When to use passive voice

Plain language proposals are convincing, easy to read and easy to score—all good qualities. And a cardinal plain language rule is to avoid the passive voice. Passive voice makes sentences sound weak and their intent less clear.

But, as this post explains, passive voice fulfills an important purpose in certain situations.

What is passive voice?

Voice is a characteristic of verbs, the part of a sentence that contains the action. To design, to build, to operate, to maintain—these are all verbs.

In a passive voice sentence, the individual or entity performing the action (“the actor”) is not required to complete the idea. For example, if you want to state that your service department will handle warranty claims, you could write:

  • All valid warranty claims will be addressed.

The corresponding active voice version might read:

  • Our service department will address all valid warranty claims.

Why is passive voice a bad thing?

Passive voice creates two issues you typically want to avoid in a proposal:

  • If the actor is missing, an evaluator might be confused about who is responsible. Bureaucrats love this vagueness (“Mistakes were made”)—but evaluators reward clarity.
  • As a side effect, overuse of passive voice robs a proposal of energy and conviction.

Style exceptions: Passive voice is acceptable where the actor is:

  • An automated process: For example: Pellets are transferred to the sorting machine.
  • Unknown or irrelevant: For example: The curtain walls were severely damaged.

Use active voice in most situations

Allowing for the exceptions noted above, follow these guidelines:

  • Write RFQ responses in active voice. These are pure sales documents.

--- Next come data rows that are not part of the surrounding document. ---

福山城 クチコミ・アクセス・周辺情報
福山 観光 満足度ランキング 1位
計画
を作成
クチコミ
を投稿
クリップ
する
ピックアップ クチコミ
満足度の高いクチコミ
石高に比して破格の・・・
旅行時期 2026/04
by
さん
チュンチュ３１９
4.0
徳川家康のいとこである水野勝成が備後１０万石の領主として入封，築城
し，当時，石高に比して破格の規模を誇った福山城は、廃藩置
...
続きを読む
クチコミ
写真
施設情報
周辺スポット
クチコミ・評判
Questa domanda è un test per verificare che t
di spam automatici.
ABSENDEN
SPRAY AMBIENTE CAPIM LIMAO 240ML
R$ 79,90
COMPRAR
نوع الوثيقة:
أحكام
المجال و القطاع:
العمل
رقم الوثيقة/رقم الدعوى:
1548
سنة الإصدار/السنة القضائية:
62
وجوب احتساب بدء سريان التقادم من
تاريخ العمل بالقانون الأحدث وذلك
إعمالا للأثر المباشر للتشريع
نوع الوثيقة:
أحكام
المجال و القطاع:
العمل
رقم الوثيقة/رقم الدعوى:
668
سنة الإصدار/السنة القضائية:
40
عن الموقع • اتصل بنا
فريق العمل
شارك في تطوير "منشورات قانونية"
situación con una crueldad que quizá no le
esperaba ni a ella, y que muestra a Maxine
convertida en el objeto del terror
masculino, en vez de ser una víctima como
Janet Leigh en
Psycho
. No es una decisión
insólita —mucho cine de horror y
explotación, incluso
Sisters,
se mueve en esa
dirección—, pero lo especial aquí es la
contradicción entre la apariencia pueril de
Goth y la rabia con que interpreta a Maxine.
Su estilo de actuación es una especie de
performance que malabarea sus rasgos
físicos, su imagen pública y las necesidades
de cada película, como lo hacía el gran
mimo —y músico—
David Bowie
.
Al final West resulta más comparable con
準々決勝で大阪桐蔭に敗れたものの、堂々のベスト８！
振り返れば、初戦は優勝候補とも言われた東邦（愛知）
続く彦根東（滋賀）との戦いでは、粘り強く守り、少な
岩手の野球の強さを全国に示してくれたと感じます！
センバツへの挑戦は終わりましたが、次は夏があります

Detail your team’s make-up and past experience and successes in the strongest possible terms, the better to get shortlisted for the RFP stage.
  • In single-stage RFP responses, use active voice in non-solution narratives (corporate profile, key individual resumes, past projects, etc.). Use passive voice strategically in solution sections (design, build or implement, operate and maintain, etc.). See next section.
  • Use passive voice strategically in RFP responses submitted following shortlisting via RFQ. This type of RFP is almost entirely focused on the proposed solution. See next section.

Strategic use of passive voice

RFP issuers are increasingly including language that gives them the right to make any part of a proposal contractually binding. As a result, the successful proponent has less room to obtain favourable terms in subsequent contract negotiations.

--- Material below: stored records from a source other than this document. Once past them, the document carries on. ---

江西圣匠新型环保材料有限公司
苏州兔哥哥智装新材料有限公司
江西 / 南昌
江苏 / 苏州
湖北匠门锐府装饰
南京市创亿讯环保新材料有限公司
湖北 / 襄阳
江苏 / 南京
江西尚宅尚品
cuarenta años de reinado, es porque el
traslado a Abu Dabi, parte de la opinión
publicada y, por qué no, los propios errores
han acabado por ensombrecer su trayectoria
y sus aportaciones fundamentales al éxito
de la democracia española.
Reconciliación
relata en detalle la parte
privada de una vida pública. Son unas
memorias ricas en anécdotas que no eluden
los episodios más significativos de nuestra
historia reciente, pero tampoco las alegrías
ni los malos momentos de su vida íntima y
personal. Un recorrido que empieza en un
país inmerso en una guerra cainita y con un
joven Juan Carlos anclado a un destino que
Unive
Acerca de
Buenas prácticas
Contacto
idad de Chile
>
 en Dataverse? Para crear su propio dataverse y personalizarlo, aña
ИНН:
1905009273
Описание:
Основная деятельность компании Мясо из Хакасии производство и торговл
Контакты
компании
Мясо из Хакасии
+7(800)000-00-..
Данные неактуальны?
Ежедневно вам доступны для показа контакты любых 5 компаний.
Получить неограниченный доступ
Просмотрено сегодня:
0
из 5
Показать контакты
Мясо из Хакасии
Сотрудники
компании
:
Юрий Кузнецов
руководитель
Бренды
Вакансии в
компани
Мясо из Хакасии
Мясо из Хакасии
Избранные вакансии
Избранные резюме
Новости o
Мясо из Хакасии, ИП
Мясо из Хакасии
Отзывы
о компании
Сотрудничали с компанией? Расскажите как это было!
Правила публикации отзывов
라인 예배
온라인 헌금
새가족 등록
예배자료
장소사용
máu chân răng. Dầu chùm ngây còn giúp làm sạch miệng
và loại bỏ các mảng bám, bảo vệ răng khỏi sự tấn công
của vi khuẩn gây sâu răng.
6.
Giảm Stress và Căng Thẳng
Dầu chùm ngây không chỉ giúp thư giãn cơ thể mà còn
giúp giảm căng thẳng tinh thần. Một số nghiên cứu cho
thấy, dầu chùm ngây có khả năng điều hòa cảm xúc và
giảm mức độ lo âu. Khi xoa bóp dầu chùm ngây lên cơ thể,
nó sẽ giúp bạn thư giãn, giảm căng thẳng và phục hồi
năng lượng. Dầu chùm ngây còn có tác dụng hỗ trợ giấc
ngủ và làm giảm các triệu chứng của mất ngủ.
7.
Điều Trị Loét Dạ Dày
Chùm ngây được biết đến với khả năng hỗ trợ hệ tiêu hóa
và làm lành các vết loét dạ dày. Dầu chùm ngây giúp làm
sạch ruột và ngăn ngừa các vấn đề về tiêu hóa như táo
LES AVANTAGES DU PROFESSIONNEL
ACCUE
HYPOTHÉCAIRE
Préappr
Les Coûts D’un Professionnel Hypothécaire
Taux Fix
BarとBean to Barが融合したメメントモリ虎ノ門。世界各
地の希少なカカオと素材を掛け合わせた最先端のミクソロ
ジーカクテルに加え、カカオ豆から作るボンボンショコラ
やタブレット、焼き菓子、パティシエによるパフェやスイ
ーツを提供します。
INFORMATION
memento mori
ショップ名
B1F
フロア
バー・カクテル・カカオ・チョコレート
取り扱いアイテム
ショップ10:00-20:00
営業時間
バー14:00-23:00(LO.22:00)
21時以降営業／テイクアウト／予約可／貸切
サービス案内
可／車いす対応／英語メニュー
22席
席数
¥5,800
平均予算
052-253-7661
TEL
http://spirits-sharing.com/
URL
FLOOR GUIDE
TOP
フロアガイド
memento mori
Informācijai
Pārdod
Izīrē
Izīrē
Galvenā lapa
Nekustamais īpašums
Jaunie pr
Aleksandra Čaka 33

For example, “Our service department will address all valid warranty claims,” could obligate your service department to perform all warranty claims, even if your intent—and industry practice—is that OEMs will do most of the work. This might be an insignificant distinction, until an OEM declares bankruptcy.

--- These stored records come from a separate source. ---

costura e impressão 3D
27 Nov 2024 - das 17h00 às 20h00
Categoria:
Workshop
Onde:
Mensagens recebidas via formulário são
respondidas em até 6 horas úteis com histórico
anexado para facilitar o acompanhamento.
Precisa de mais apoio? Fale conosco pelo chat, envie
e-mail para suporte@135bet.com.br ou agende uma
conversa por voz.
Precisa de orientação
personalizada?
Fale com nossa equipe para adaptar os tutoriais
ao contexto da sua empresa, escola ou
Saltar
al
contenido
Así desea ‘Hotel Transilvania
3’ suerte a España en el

For this reason, many companies bidding on large projects have their legal departments scrub responses pre-submission to eliminate unnecessary exposure. Converting commitments from active to passive voice and omitting the actor is one way to do this.

Bottom line

Passive voice comes at a cost—using it makes technical narratives less convincing, potentially reducing their score. But passive voice also offers the prospect of avoiding costly commitments in subsequent contract negotiations, thus enabling a lower price offer.

The key is to understand and manage these trade-offs.